Sugar sculptures, candy art, or more historically, amezaiku — call it what you will, this traditional, hand-crafted skill creates a tantalizing sensory tussle between sight and taste. Those fish, dragons or fantasy creations look impressive, beautiful, surprisingly realistic, yet turn away if you have a sweet tooth. Surely it would be a crime against anyone’s aesthetic sensibility to actually eat them?
Tokyo-based Shinri Tezuka is a master craftsman in the increasingly obscure folk art of amezaiku, which has persisted in Japan since it was imported from China into 8th century Kyoto. A perfect blend of the right temperature — around 90°C — the right ingredients and the right consistency makes the ideal base for the kneading and pulling necessary to create these temporal works of art. The whole act of genius must be done within minutes. Firstly, the substance is formed into a ball. Tezuka mounts this onto a stick to be shaped and pinched into the required form before it begins to cool and solidify.
These gorgeous and potentially delicious creations may be rendered swiftly in skilled hands, though how long they last will depend on the strength of your self will — and perhaps your stomach.
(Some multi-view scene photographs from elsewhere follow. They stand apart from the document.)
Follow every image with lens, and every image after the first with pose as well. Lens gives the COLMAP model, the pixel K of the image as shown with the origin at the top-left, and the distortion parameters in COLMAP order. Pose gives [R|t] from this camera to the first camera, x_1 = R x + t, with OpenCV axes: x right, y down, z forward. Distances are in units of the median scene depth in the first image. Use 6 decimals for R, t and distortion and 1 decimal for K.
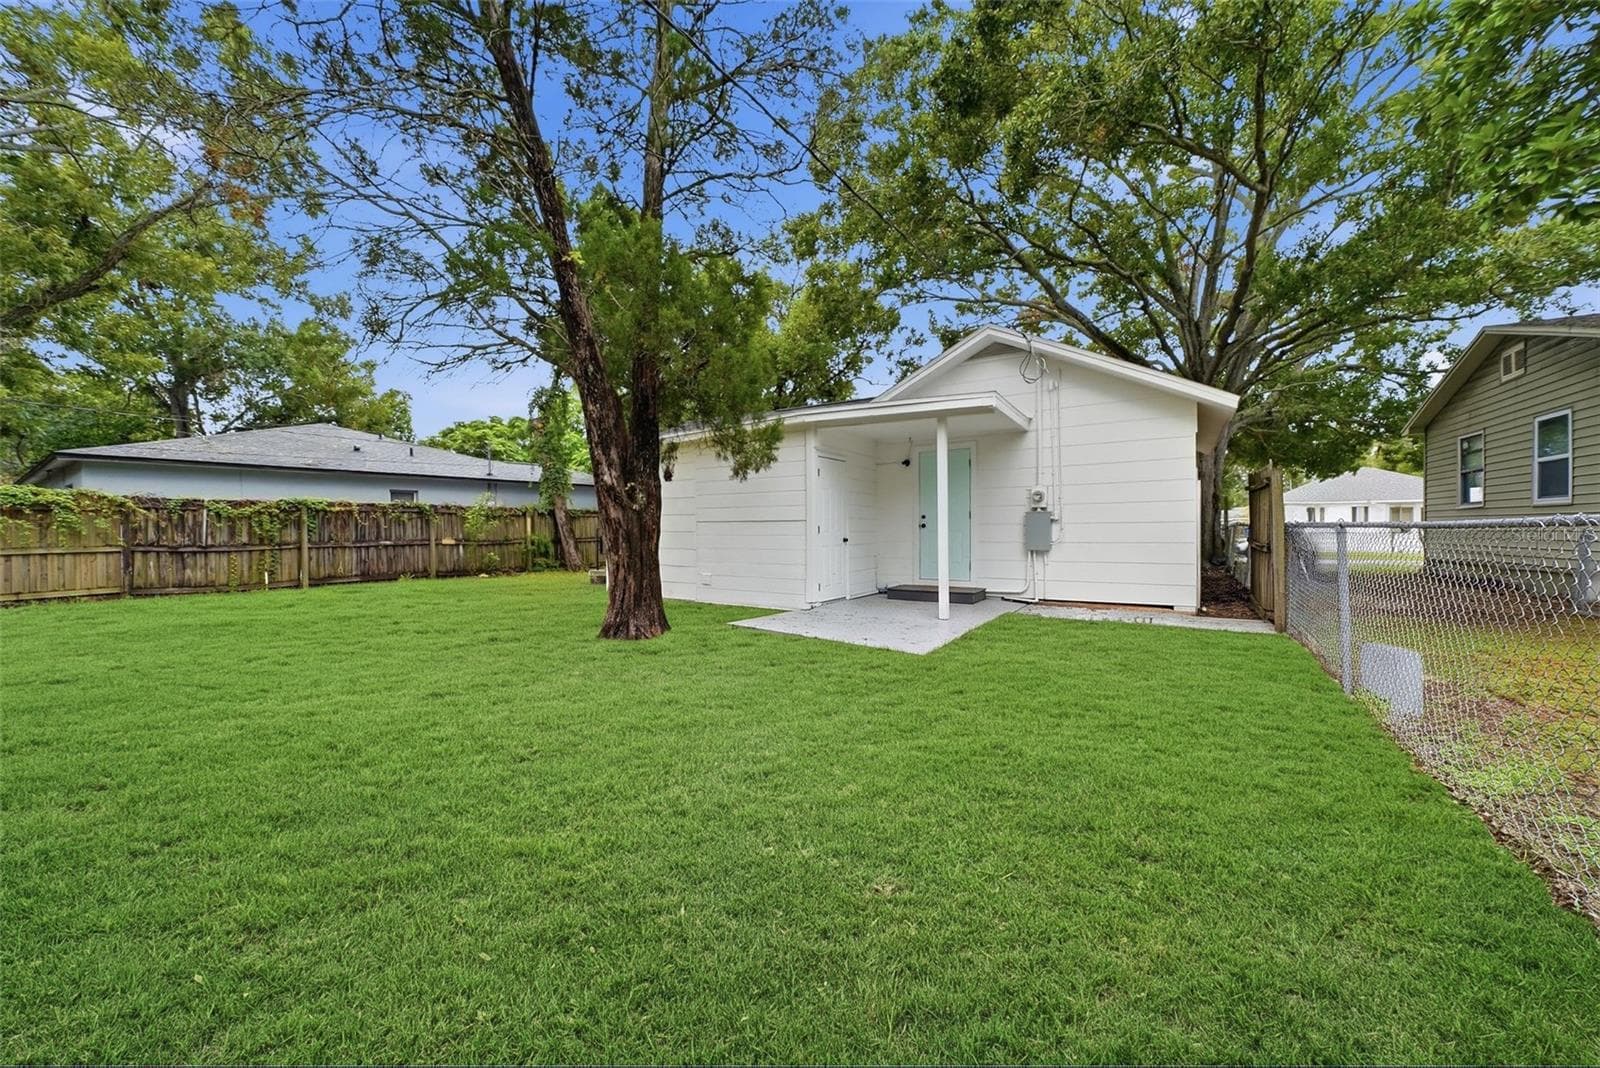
lens RADIAL K [[566.1, 0, 799.4], [0, 566.1, 529.5], [0, 0, 1]] dist [-0.022011, 0.000322]
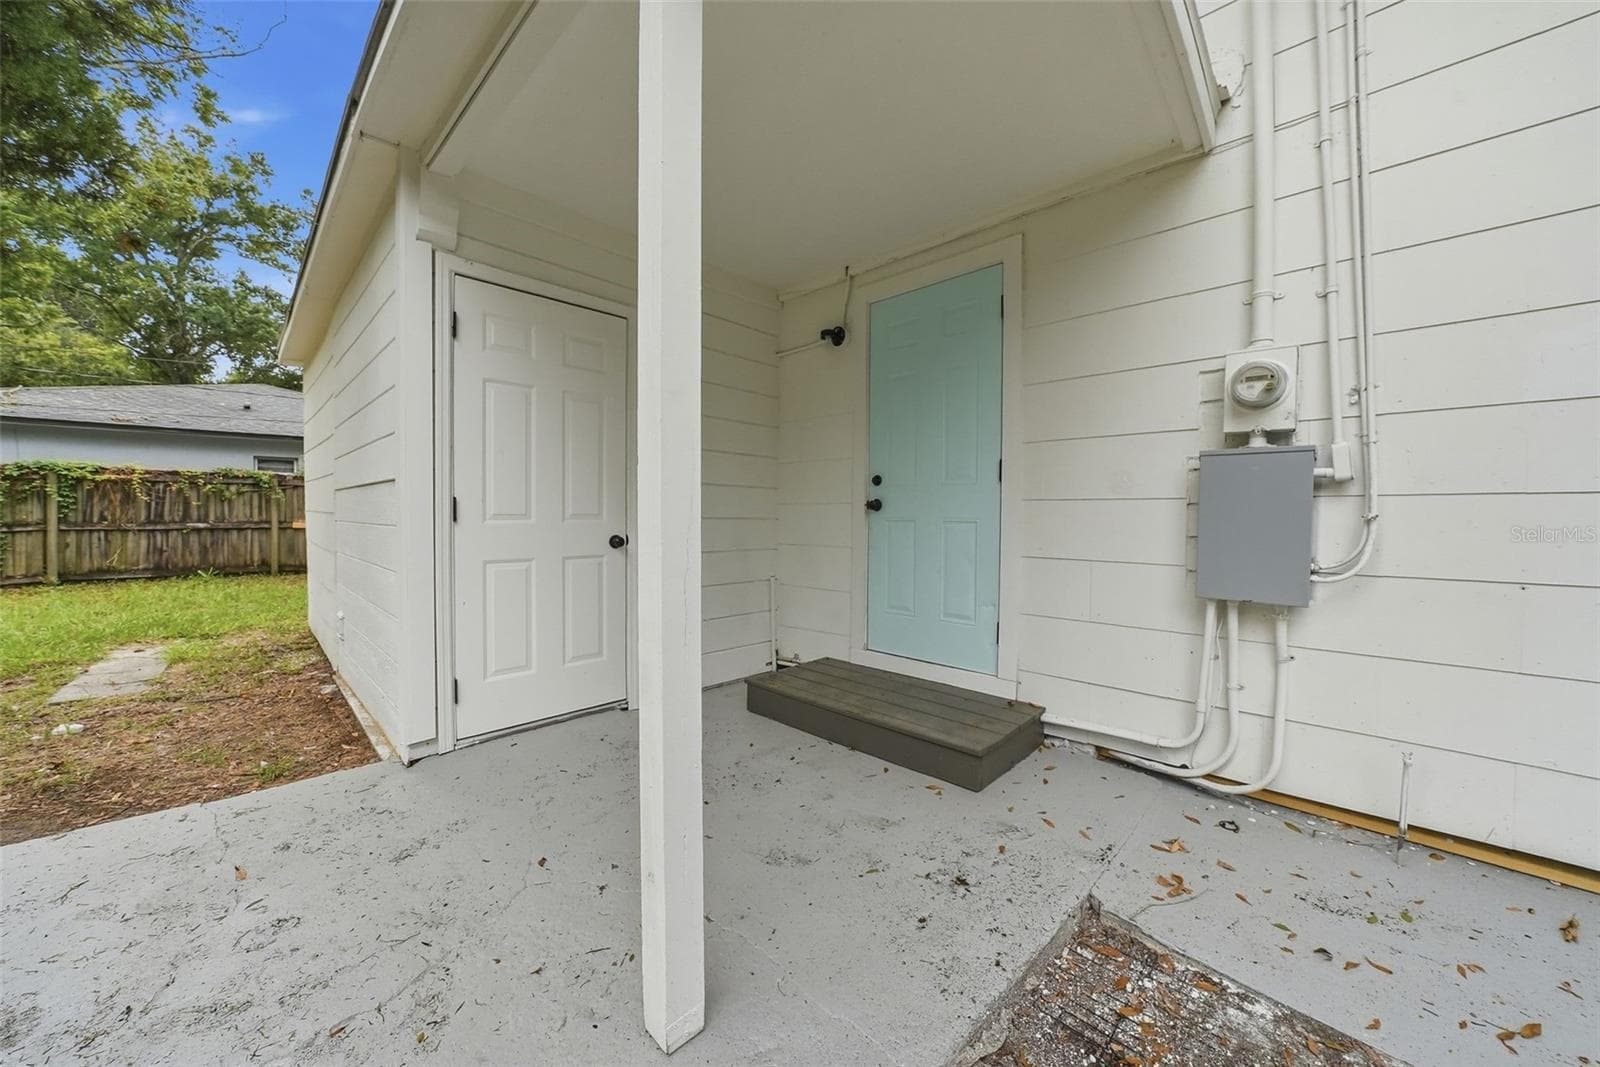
lens RADIAL K [[558.0, 0, 798.0], [0, 558.0, 515.7], [0, 0, 1]] dist [-0.016876, 0.000094]
pose [[0.977147, 0.012771, -0.212179, 0.186864], [-0.012804, 0.999917, 0.001218, 0.000559], [0.212177, 0.001526, 0.977230, 0.484087]]
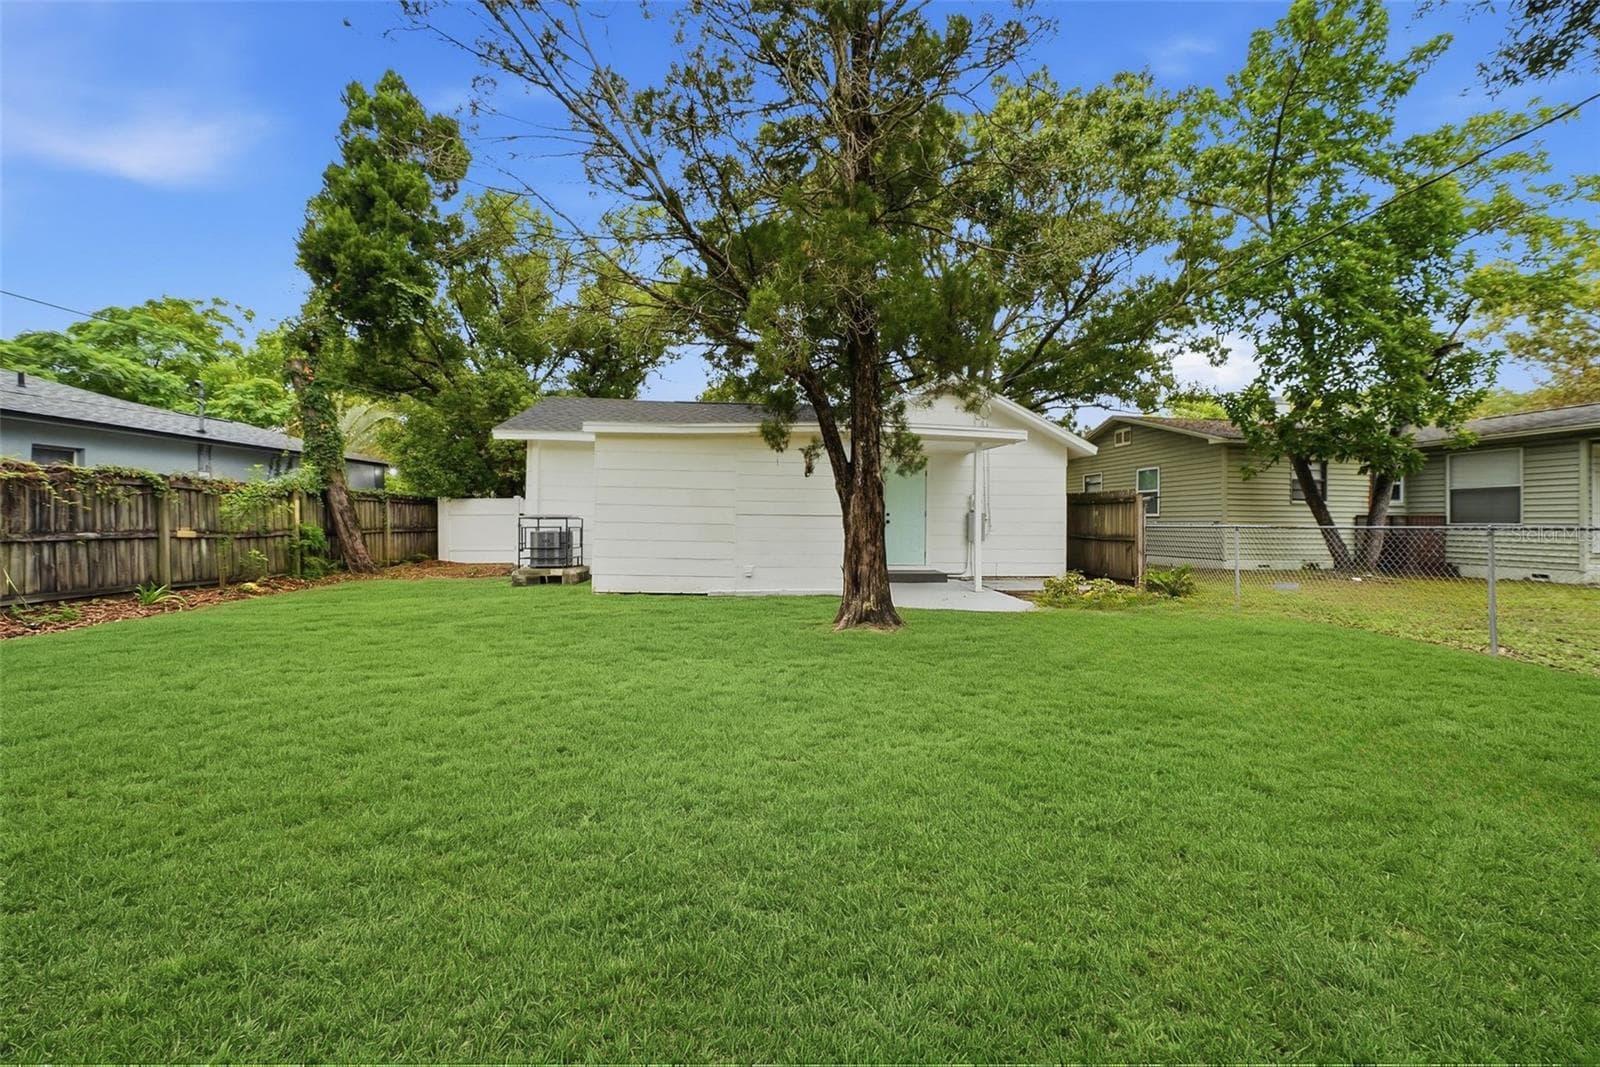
lens RADIAL K [[566.1, 0, 799.4], [0, 566.1, 529.0], [0, 0, 1]] dist [-0.022011, 0.000322]
pose [[0.800977, 0.006890, 0.598655, -0.499146], [-0.012373, 0.999911, 0.005047, 0.005191], [-0.598567, -0.011450, 0.800991, 0.094420]]
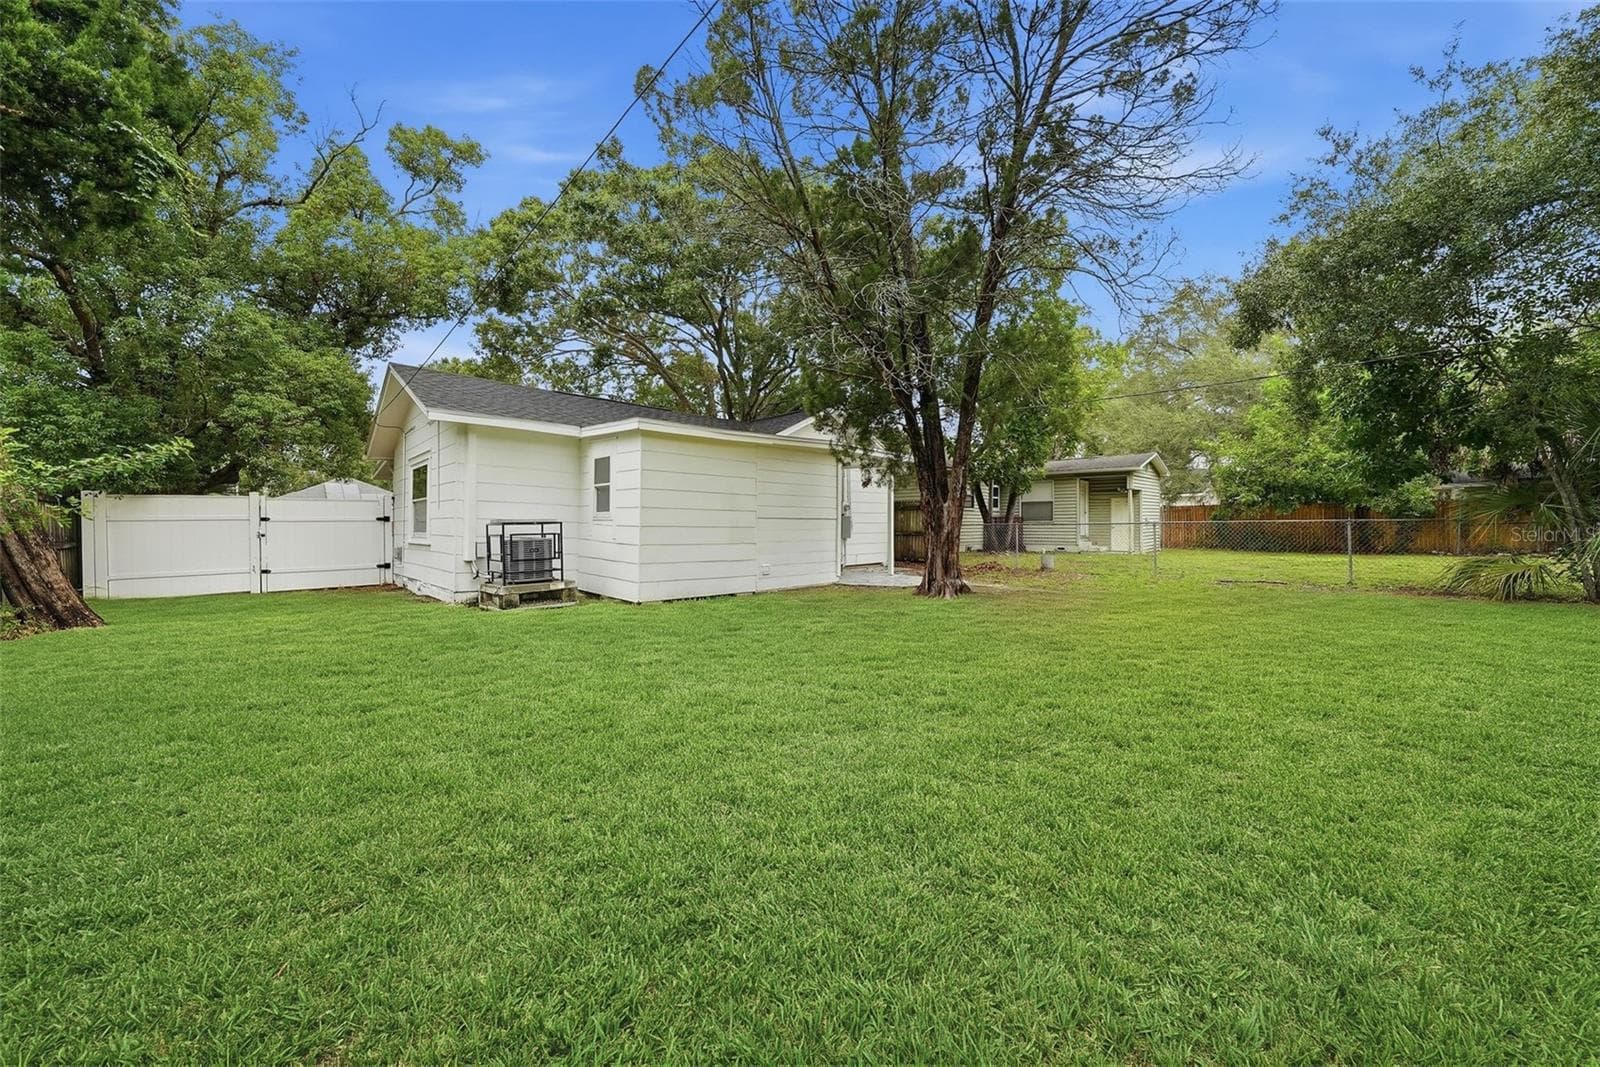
lens RADIAL K [[558.0, 0, 798.0], [0, 558.0, 515.7], [0, 0, 1]] dist [-0.016876, 0.000094]
pose [[0.235809, 0.022433, 0.971540, -0.867346], [0.005102, 0.999691, -0.024321, 0.006583], [-0.971786, 0.010692, 0.235622, 0.483156]]
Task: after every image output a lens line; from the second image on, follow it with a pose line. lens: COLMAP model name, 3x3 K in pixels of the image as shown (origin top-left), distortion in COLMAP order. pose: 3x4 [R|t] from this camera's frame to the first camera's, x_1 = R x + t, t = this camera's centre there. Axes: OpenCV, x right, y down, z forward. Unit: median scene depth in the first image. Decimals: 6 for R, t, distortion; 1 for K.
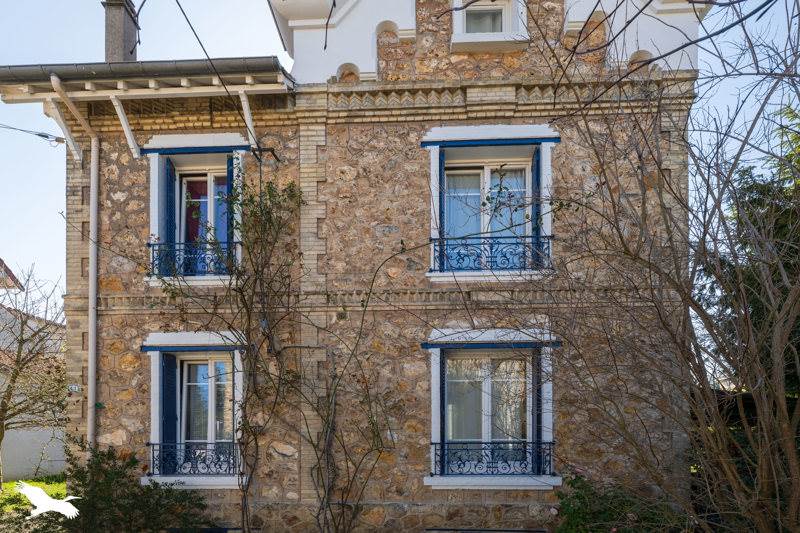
lens RADIAL K [[328.6, 0, 398.9], [0, 328.6, 264.0], [0, 0, 1]] dist [-0.002670, -0.000144]
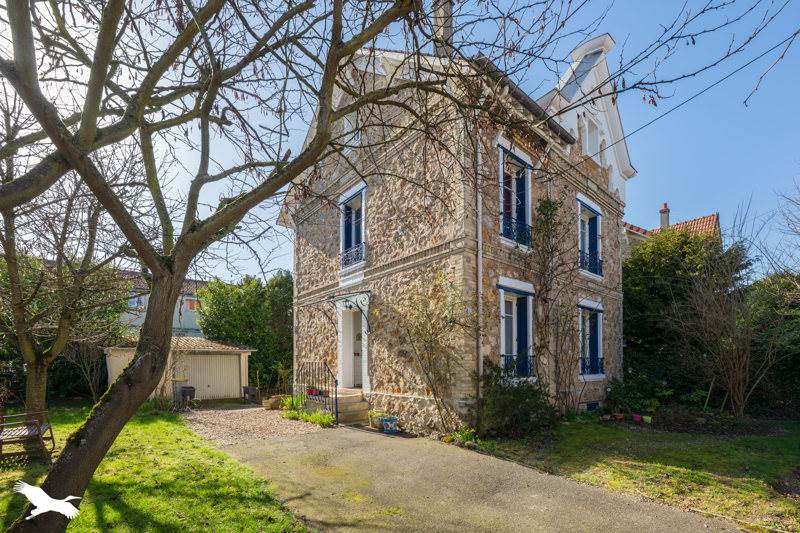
lens RADIAL K [[320.6, 0, 399.0], [0, 320.6, 265.6], [0, 0, 1]] dist [0.000844, 0.000334]
pose [[0.548714, 0.129450, -0.825927, 0.176771], [-0.012122, 0.989067, 0.146967, -0.041814], [0.835922, -0.070631, 0.544284, -0.148482]]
They are edible after all, and though OK, sugar is a preservative, your visual appetite may win out for so long that they are way past their “use by” date by the time you wish to succumb to temptation. Are these sweets, or just a very trying way to test out our ability to abstain? If only they were made from glass! Though perhaps the less art-driven among you would beg to disagree, while happily munching down on an exquisite, miniature Koy carp.
27 year-old Tezuka passes on his mastery of the art by organizing special one-off events and also workshops to inspire others to practice, or merely to appreciate this skilled folk art form. He also opened ameshin, his bespoke shop in Tokyo, just one of two retail outlets of this specialist art, where he makes and sells his brightly colored and sculpted candy confections. There is around a five minute window of opportunity in amezaiku craftsmanship before the molten syrup solidifies and part of the appeal of this intriguing artistic pursuit is the speed with which inanimate globs of starch seem to take on life and animation under the hands of singularly skilled artisans.
“If we’re asked whether amezaiku is an important part of Japanese culture or not, I would say making it an important part of Japanese culture is my job,” Tezuka said.
The tradition of sculpting translucent sugar into lovely works of art actually originated in Shan S. Ichyanagi’s native land of China. Also known as the Candy Artist, he is carrying on this dying art, wherein few practitioners pass on the tradition, worldwide. Ichyanagi uses scissors and blocks of hot corn syrup to sculpt enticingly colored and delicious artifacts. His creations are less hyperreal than those of Shinri Tezuka, with more of a sweet and pretty appearance. This is in fact rather convenient if the object of the exercise is primarily delight in seeing something that is sure to titillate the taste buds and just waiting to be enjoyed.